The north of Scotland is renowned for breeding tough characters.
And Archie MacEachern, whose life around the country’s remotest lighthouses saw him faced with frequent tragedies, was one of the toughest.
Yet, as “Archie’s Lights”, a new book about the man, who devoted more than 50 years of service to the Northern Lighthouse Board, makes clear, there were plenty of other times where Mr MacEachern, who lived from 1910 to 2005, found himself in situations which veered towards the ridiculous, comical or absurd.
During the Second World War, he was based at Buchan Ness, a lighthouse which stood on a tiny island that was linked to the busy fishing village of Boddam.
With many of the males in the community away on active service and food and other commodities in short supply, Mr MacEachern found himself involved in many more duties than he had envisaged.
As he recalled: “Money was often scarce in these households. One day, I was asked to change a light bulb for two elderly sisters. I laid my uniform cap down on a table while I was busy and their little cat jumped up to investigate.
“I thought it was rather odd when he sat in it – but then I found a little pool when I went to put it on again.
“Eh me, he’s piddled in your bunnet,’ said one of the ladies calmly. And it quite was a new cap too.
“Another old lady came for help to fix her leaking roof. This was a bigger undertaking and I arranged for a builder in Peterhead to carry out the necessary repairs.
“When he gave her the bill, she just stared at it. ‘Ah well, I canna pay ye, but the Lord will,” was all she could say. He knew he would not be paid: she just did not have the money, so he let it go.”
Mr MacEachern occasionally played in the village football team whenever there were gaps to be filled.
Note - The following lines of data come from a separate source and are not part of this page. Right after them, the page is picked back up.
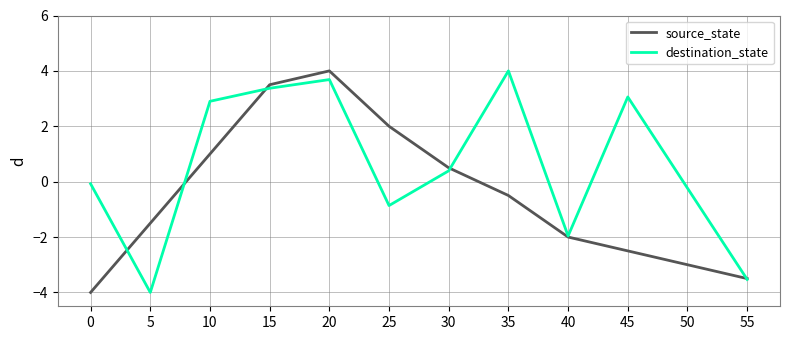

Reading left to right, what are all the values shown in this chart?

source_state: 0=-4.0	5=-1.5	10=1.0	15=3.5	20=4.0	25=2.0	30=0.5	35=-0.5	40=-2.0	45=-2.5	50=-3.0	55=-3.5
destination_state: 0=-0.1	5=-4.0	10=2.9	15=3.4	20=3.7	25=-0.9	30=0.4	35=4.0	40=-2.0	45=3.1	50=-0.2	55=-3.5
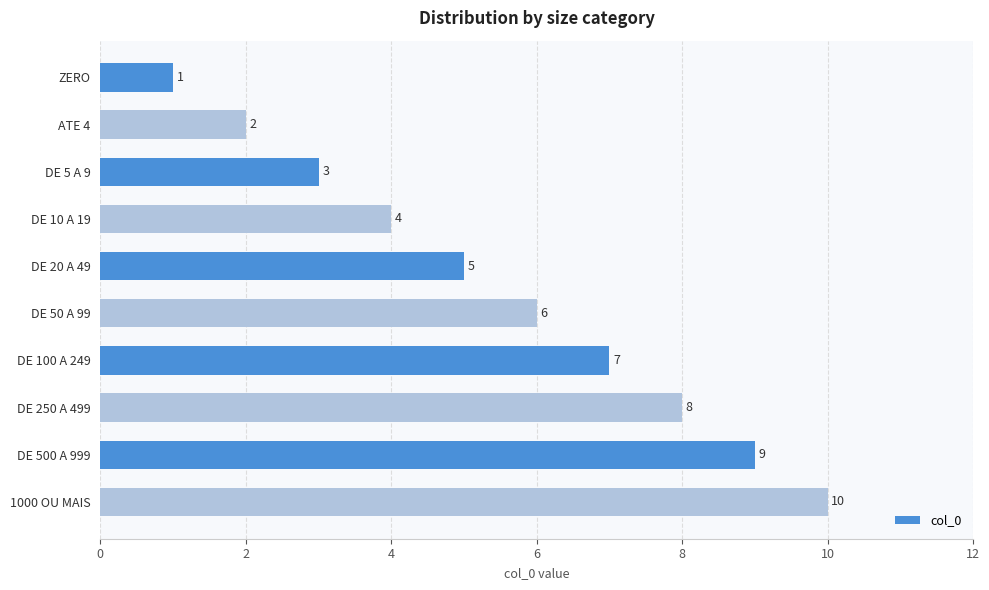

Where is the data nearest to the value 5?

DE 20 A 49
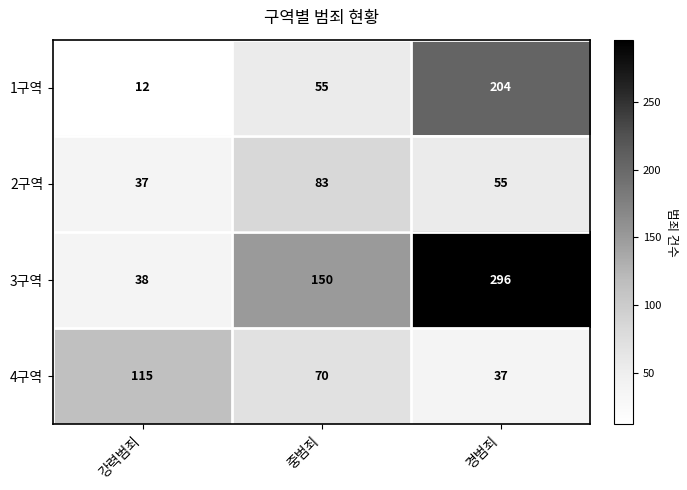

Reading left to right, extract all data points from this chart.

1구역: 강력범죄=12	중범죄=55	경범죄=204
2구역: 강력범죄=37	중범죄=83	경범죄=55
3구역: 강력범죄=38	중범죄=150	경범죄=296
4구역: 강력범죄=115	중범죄=70	경범죄=37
But, as he added: “When the local lads returned from the war, we became referees and often enough, after an unpopular decision, we had to run for our lives.
“Feelings ran particularly high after one disputed penalty and I was chased to the bus by the women of New Pitsligo. Divots were hurled at me as cries of ‘wash yer bloody e’en out, ref’ rang in my ears.”
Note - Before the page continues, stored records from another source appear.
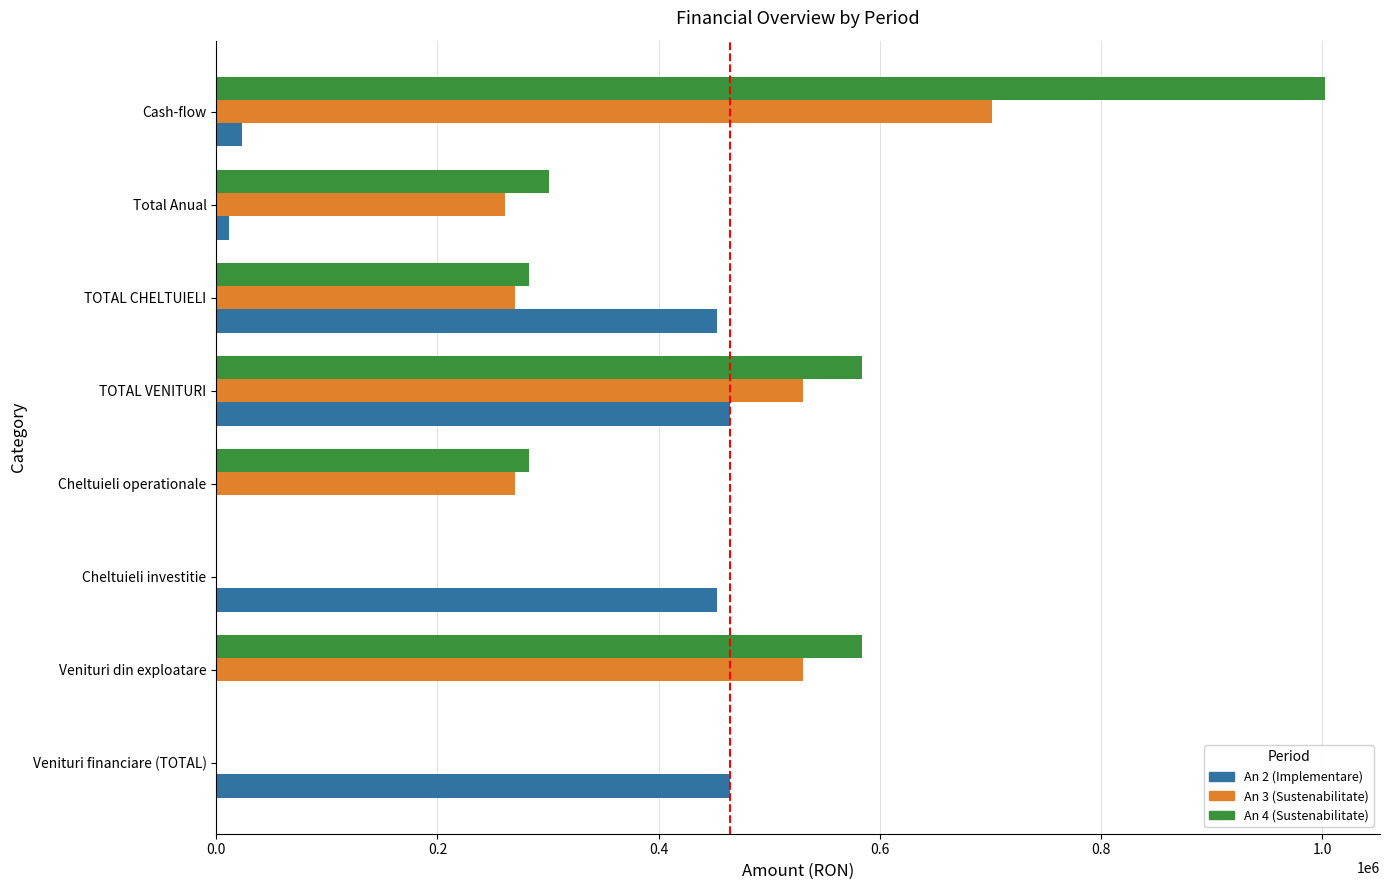

What is the sum of the An 4 (Sustenabilitate) values at TOTAL CHELTUIELI and Cash-flow?

1284937.9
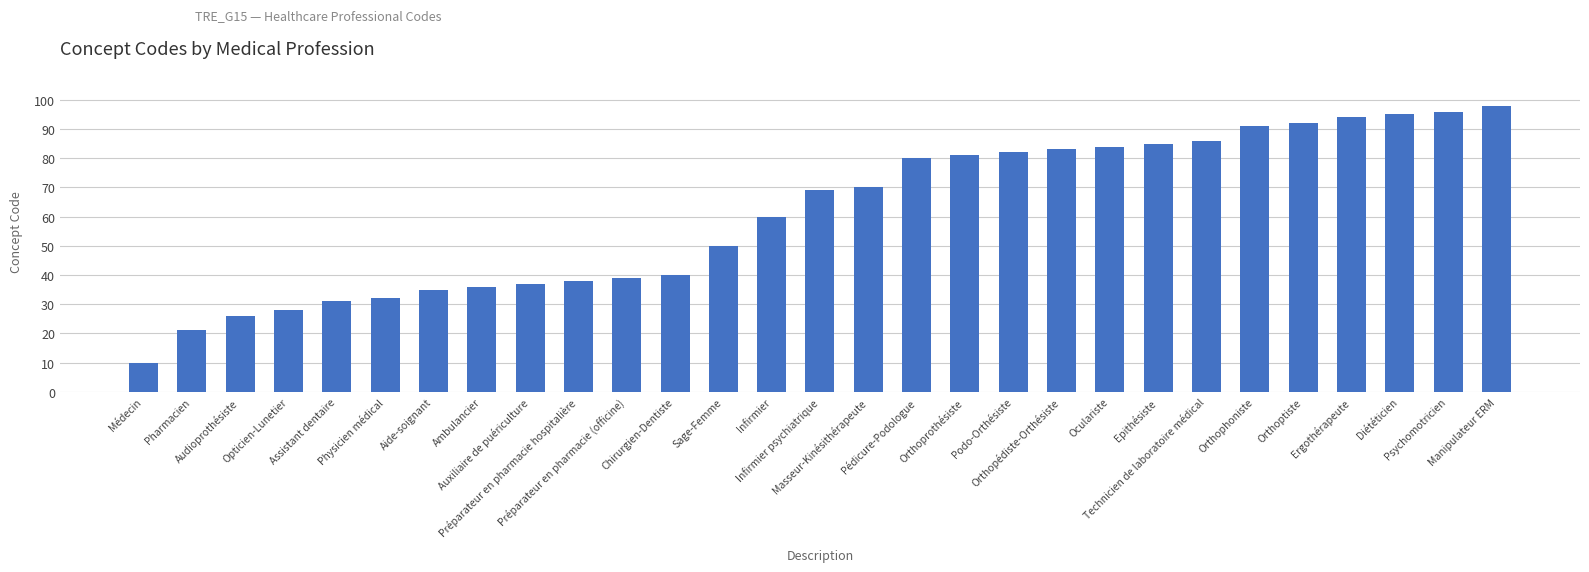

List the labels in order of value, largest first.

Manipulateur ERM, Psychomotricien, Diététicien, Ergothérapeute, Orthoptiste, Orthophoniste, Technicien de laboratoire médical, Epithésiste, Oculariste, Orthopédiste-Orthésiste, Podo-Orthésiste, Orthoprothésiste, Pédicure-Podologue, Masseur-Kinésithérapeute, Infirmier psychiatrique, Infirmier, Sage-Femme, Chirurgien-Dentiste, Préparateur en pharmacie (officine), Préparateur en pharmacie hospitalière, Auxiliaire de puériculture, Ambulancier, Aide-soignant, Physicien médical, Assistant dentaire, Opticien-Lunetier, Audioprothésiste, Pharmacien, Médecin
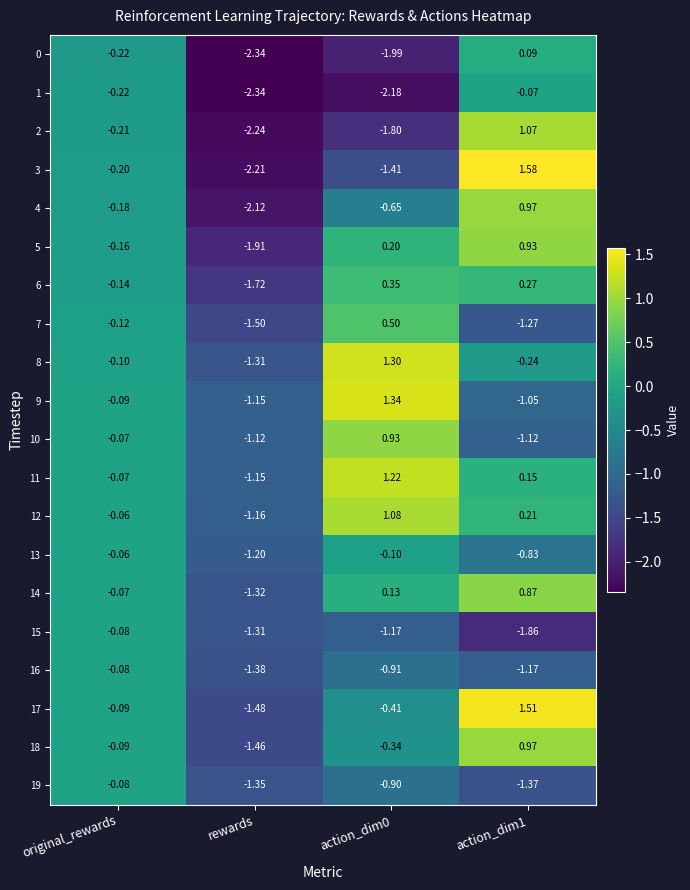

What is the total value across all series at rewards?

-31.8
Back in Boddam, he did his best to look after a widowed fisherman, Davey, who had two daughters, one of whom was blind. He worked the creels and helped the family increase their precious sale of lobsters and crabs.
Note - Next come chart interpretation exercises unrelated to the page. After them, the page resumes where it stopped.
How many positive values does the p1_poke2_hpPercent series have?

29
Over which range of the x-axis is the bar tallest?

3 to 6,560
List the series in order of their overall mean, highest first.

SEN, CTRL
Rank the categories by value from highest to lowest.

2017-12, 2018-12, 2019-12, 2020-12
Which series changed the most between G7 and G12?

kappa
But these old fisher folk sometimes liked a laugh. As Mr MacEachern recalled: “Davey was a joker. I remember one summer’s night after the war, when there was a bonfire party by the harbour.
“A good crowd gathered and Davey sat yarning with an old friend, who had a wooden leg. While they chatted, the man took off his leg and laid it on the ground.
“But, when the fire began to die, Davey picked up the leg and threw it on the embers – and instantly, it went up in flames.
“In the rumpus that followed, some people were not convinced that he had mistaken it for a stick. But the boat builder soon made a new leg for the friend!”